During an interview, it can be difficult to explain your strengths and experiences to an interviewer who has never met you before. However, if you have a friend or connection with someone at that company, they might be able to explain to the interviewer why you would be a good fit for the role. If the interviewer trusts the employee who is vouching for you, then the interviewer will be more likely to trust you. This in turn will give you a better chance of getting hired.

Social advocacy is like this with brands and companies. Companies can post on social media and their website, showing their client success stories and customer reviews, but it’s still hard for people to trust brands when they don’t have anyone they know vouching for them. People are more likely to believe information when it’s said, shared or posted by someone whose credibility they trust.

Why is Social Advocacy Important?

There are two major reasons why social advocacy is important to businesses: it builds brand credibility and generates buzz.

1. Builds Brand Credibility and Reputation

Social advocacy is what helps companies and brands build their credibility. It’s about getting other people to respect and talk about your brand, which will help you to grow your audience, as well as strengthen your reputation.

Building brand credibility and reputation can happen internally, but in general, happens externally through customers, publishers and other well-known sources.

For example, if well-known sites are sharing your content, this helps build your brand credibility. Chances are, plenty of people trust these well-known sites. So if well-known sites are posting decent content about your brand, people are going to believe them and think of your brand in a positive light.

On the other hand, it can also happen internally, through a company executive or leader, for example. Let’s say that the CEO of your company is well known in the world of content marketing and your company is in the industry. Your CEO has a lot of followers on social media, as well as thousands of connections on LinkedIn. If this leader from your company is talking about your organization on social media, this will help to establish credibility through the eyes of their network and the brand’s target audience. If people in the industry start sharing your content because of your CEO, this is even better because people outside of the organization are talking about your brand.

There can also be a combination of sharing from internal and external sources. If employees share content about your company from outside sources, they’re not only sharing the content about your company, but showing off the implied endorsement of these well-known sites.

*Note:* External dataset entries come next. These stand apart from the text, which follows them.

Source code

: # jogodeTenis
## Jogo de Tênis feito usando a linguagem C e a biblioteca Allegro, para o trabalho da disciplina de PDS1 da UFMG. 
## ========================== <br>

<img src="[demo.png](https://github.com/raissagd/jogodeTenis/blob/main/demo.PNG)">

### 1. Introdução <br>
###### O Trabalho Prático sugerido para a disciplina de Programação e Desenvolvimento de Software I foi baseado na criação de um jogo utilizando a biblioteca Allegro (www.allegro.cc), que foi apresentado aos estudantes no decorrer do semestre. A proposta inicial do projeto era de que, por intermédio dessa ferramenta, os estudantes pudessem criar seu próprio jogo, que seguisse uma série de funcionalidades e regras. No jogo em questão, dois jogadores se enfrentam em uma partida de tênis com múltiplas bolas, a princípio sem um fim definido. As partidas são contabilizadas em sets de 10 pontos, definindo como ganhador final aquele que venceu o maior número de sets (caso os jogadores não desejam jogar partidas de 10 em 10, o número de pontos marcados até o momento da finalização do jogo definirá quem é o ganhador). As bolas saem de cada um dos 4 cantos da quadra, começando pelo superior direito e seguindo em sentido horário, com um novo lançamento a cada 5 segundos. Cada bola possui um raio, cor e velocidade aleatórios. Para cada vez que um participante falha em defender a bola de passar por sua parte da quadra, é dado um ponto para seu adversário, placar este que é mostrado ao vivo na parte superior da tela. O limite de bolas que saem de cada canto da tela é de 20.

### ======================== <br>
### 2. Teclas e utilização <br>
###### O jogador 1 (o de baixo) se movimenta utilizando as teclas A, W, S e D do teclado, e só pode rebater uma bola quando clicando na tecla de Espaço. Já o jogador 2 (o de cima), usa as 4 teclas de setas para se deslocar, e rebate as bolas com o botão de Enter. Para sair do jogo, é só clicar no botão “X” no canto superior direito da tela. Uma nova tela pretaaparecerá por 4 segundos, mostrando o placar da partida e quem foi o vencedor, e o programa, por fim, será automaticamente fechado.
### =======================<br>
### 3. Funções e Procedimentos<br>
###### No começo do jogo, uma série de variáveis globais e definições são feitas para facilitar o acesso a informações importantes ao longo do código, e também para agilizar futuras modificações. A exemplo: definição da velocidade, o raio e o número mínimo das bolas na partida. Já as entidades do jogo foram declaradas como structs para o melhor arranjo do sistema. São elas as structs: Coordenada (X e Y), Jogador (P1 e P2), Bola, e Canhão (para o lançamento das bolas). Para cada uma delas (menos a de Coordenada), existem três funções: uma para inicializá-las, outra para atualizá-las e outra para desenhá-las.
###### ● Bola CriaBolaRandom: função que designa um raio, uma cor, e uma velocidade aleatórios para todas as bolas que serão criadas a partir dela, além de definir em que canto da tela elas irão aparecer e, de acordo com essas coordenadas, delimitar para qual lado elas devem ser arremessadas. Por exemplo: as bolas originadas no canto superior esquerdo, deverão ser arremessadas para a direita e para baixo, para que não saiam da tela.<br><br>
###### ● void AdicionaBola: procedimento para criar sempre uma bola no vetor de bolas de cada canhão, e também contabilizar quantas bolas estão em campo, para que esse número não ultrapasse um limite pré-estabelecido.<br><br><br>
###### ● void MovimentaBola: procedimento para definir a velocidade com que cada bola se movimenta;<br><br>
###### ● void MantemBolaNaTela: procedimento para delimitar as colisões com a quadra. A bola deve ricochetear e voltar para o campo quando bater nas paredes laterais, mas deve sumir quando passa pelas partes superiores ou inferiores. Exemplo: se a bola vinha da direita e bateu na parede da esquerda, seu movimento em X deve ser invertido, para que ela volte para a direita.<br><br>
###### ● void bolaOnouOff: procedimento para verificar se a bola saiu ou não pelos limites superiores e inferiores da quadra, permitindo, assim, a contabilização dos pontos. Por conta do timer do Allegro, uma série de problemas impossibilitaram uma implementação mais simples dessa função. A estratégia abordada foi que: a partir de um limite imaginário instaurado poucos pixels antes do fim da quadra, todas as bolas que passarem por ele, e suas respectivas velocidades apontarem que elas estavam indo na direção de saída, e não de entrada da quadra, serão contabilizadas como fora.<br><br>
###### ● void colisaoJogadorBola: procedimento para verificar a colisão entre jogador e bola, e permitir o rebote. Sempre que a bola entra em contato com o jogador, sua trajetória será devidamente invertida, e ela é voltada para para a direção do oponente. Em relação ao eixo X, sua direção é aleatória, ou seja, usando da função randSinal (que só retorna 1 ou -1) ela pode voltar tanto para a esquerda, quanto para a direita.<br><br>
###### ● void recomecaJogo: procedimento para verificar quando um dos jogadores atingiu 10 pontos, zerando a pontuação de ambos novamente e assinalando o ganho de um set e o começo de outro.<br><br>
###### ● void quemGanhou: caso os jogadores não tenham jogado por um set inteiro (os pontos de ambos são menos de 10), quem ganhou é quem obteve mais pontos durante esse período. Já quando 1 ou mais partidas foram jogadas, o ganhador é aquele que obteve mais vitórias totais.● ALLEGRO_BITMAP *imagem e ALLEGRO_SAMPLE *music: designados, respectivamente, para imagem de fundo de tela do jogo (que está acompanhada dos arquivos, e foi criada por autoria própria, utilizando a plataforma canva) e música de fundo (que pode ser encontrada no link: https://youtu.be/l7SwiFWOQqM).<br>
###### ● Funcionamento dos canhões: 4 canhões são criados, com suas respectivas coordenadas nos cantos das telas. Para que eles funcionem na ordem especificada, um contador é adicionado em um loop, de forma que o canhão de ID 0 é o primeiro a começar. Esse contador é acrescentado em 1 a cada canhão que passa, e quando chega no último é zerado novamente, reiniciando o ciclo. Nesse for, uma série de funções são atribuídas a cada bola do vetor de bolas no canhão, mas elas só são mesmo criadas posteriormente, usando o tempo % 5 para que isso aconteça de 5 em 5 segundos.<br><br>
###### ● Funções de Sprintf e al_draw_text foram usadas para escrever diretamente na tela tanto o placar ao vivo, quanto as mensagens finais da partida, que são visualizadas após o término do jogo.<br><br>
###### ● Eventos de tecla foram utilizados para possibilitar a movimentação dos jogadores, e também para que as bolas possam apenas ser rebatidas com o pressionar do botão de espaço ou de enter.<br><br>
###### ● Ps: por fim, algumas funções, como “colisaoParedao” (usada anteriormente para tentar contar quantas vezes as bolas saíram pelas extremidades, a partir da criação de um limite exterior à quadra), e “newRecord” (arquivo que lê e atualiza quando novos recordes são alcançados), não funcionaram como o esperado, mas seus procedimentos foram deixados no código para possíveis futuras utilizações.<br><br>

How to Foster Social Advocacy

  • Create an influencer marketing strategy: Influencer marketing can be very powerful when companies utilize relevant thought leaders who have a large social following as well as influence over your target market. Partnering with these content creators can help your brand drive brand awareness to your target audience. The right influencer also has some power over their followers’ purchasing decisions.
  • Get placed on prestigious news sites: Brandpoint creates high-quality editorial videos that are then distributed to prestigious news sites for placement. For example, we have partnerships with the Business Journals network, as well as USA TODAY online.

2. Generates Brand Buzz

Brand buzz can come from all of the examples above. Getting people to talk about your brand is always good, whether it’s by customers, CEOs, executives, new sites, publishers, etc.

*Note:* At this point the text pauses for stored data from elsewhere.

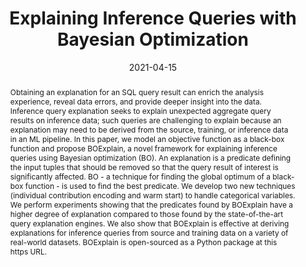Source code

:---
title: "Explaining Inference Queries with Bayesian Optimization"
authors: [Brandon Lockhart, Jinglin Peng, Weiyuan Wu, Jiannan Wang, Eugene Wu]
date: "2021-04-15"
doi: ""

# Schedule page publish date (NOT publication's date).
publishDate: "2021-04-15"

# Publication type.
# Legend: 0 = Uncategorized; 1 = Conference paper; 2 = Journal article;
# 3 = Preprint / Working Paper; 4 = Report; 5 = Book; 6 = Book section;
# 7 = Thesis; 8 = Patent
publication_types: ["1"]

# Publication name and optional abbreviated publication name.
publication: "VLDB 2021"
publication_short: "VLDB 2021"

abstract: >
  Obtaining an explanation for an SQL query result can enrich the analysis experience, reveal data errors, and provide deeper insight into the data. Inference query explanation seeks to explain unexpected aggregate query results on inference data; such queries are challenging to explain because an explanation may need to be derived from the source, training, or inference data in an ML pipeline. In this paper, we model an objective function as a black-box function and propose BOExplain, a novel framework for explaining inference queries using Bayesian optimization (BO). An explanation is a predicate defining the input tuples that should be removed so that the query result of interest is significantly affected. BO - a technique for finding the global optimum of a black-box function - is used to find the best predicate. We develop two new techniques (individual contribution encoding and warm start) to handle categorical variables. We perform experiments showing that the predicates found by BOExplain have a higher degree of explanation compared to those found by the state-of-the-art query explanation engines. We also show that BOExplain is effective at deriving explanations for inference queries from source and training data on a variety of real-world datasets. BOExplain is open-sourced as a Python package at this https URL.

# Summary. An optional shortened abstract.
summary: ""

tags:
  - Data Cleaning
  - Data Debugging

featured: false

links:
  - name: arXiv
    url: https://arxiv.org/abs/2102.05308

url_pdf: https://arxiv.org/pdf/2102.05308

# Featured image
# To use, add an image named `featured.jpg/png` to your page's folder. 
image:
  caption: 'Image credit: [**Unsplash**](https://unsplash.com/photos/s9CC2SKySJM)'
  focal_point: ""
  preview_only: false

# Associated Projects (optional).
#   Associate this publication with one or more of your projects.
#   Simply enter your project's folder or file name without extension.
#   E.g. `internal-project` references `content/project/internal-project/index.md`.
#   Otherwise, set `projects: []`.
projects: []

# Slides (optional).
#   Associate this publication with Markdown slides.
#   Simply enter your slide deck's filename without extension.
#   E.g. `slides: "example"` references `content/slides/example/index.md`.
#   Otherwise, set `slides: ""`.
slides: ""
---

Earning Social Advocacy During the Buyer’s Journey

This concept relates to the marketing flywheel. The flywheel is, as Jon Dick of HubSpot explains, a “circular process where customers feed growth.” The flywheel is three different phases: Attract, engage and delight. The Delight phase of the wheel relates to social advocacy. The idea is that if you focus on delighting your customers, by creating strong relationships and a positive experience for them, they will eventually become promoters of your brand, which will help the wheel spin right back to the attract phase.

Employees as Company Advocates

The one group we haven’t yet talked about is an internal group: employees.

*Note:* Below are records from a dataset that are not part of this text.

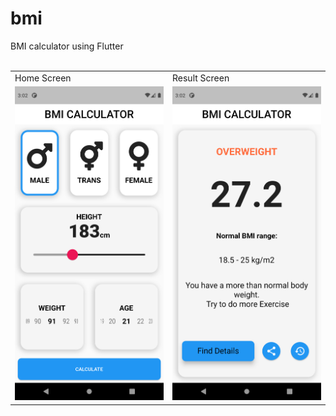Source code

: # bmi
 BMI calculator using Flutter
 <br>
 <br>
<table>
  <tr>
    <td>Home Screen</td>
     <td>Result Screen</td>
  </tr>
  <tr>
    <td><img src="https://github.com/infi418/bmi/blob/main/images/homepage.png" width=270></td>
    <td><img src="https://github.com/infi418/bmi/blob/main/images/resultpage.png" width=270></td>
  </tr>
 </table>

Harnessing the power of your employees and their networks is huge. Getting people to talk about your brand can be difficult in some cases, but if employees are happy with their company, they can and will willingly become the brand’s number one cheerleaders, especially when it comes to company culture.

This is great for generating buzz and a positive reputation. In addition, this type of social advocacy can help HR with employment branding and filling open positions.

The Importance of Shared Media

Social advocacy also relates to the shared portion of the PESO Model. This part of the model describes how content you post on your social media channels lives as owned media, but becomes shared media once you start seeing engagement from your readers. Meaning if you put content on social media, your readers will determine if it’s successful or not. This means that generating great and genuine content is the start to successful social advocacy.

Obviously, every brand hopes their content goes viral, but creating content with that as the end goal is not a great idea. Instead, your goal for shared media should be to encourage engagement, communication and online word-of-mouth for your brand.

So … now what? How do you foster social advocacy?

The key is to create authentic and engaging content that real people will actually care about! Now that’s a topic for another post.